= Beginning of Section =
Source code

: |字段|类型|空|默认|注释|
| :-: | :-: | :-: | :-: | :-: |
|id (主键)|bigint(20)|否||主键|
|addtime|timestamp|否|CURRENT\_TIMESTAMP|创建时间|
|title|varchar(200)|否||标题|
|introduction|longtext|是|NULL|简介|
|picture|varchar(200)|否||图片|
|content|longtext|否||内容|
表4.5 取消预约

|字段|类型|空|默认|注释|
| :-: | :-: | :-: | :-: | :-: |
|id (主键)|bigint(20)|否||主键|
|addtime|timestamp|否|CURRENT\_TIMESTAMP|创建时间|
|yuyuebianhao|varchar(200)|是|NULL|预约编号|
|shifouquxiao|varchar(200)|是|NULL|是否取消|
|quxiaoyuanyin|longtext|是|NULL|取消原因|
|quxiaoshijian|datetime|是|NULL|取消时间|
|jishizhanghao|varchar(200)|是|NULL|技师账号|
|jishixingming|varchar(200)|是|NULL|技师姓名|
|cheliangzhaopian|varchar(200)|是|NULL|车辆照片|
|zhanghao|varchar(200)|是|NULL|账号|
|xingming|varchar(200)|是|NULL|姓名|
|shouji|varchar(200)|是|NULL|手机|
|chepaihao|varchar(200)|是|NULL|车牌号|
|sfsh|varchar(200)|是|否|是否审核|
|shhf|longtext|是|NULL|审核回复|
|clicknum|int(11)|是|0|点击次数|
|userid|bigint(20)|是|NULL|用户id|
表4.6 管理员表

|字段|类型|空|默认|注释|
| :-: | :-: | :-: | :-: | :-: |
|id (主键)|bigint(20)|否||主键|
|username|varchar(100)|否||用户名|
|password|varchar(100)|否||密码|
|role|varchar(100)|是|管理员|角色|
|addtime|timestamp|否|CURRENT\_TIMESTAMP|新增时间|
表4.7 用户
= End of Section =
**ASSIGNMENT:** The material above is to be reproduced exactly as written.

**TASK ANSWER:**
Source code

: |字段|类型|空|默认|注释|
| :-: | :-: | :-: | :-: | :-: |
|id (主键)|bigint(20)|否||主键|
|addtime|timestamp|否|CURRENT\_TIMESTAMP|创建时间|
|title|varchar(200)|否||标题|
|introduction|longtext|是|NULL|简介|
|picture|varchar(200)|否||图片|
|content|longtext|否||内容|
表4.5 取消预约

|字段|类型|空|默认|注释|
| :-: | :-: | :-: | :-: | :-: |
|id (主键)|bigint(20)|否||主键|
|addtime|timestamp|否|CURRENT\_TIMESTAMP|创建时间|
|yuyuebianhao|varchar(200)|是|NULL|预约编号|
|shifouquxiao|varchar(200)|是|NULL|是否取消|
|quxiaoyuanyin|longtext|是|NULL|取消原因|
|quxiaoshijian|datetime|是|NULL|取消时间|
|jishizhanghao|varchar(200)|是|NULL|技师账号|
|jishixingming|varchar(200)|是|NULL|技师姓名|
|cheliangzhaopian|varchar(200)|是|NULL|车辆照片|
|zhanghao|varchar(200)|是|NULL|账号|
|xingming|varchar(200)|是|NULL|姓名|
|shouji|varchar(200)|是|NULL|手机|
|chepaihao|varchar(200)|是|NULL|车牌号|
|sfsh|varchar(200)|是|否|是否审核|
|shhf|longtext|是|NULL|审核回复|
|clicknum|int(11)|是|0|点击次数|
|userid|bigint(20)|是|NULL|用户id|
表4.6 管理员表

|字段|类型|空|默认|注释|
| :-: | :-: | :-: | :-: | :-: |
|id (主键)|bigint(20)|否||主键|
|username|varchar(100)|否||用户名|
|password|varchar(100)|否||密码|
|role|varchar(100)|是|管理员|角色|
|addtime|timestamp|否|CURRENT\_TIMESTAMP|新增时间|
表4.7 用户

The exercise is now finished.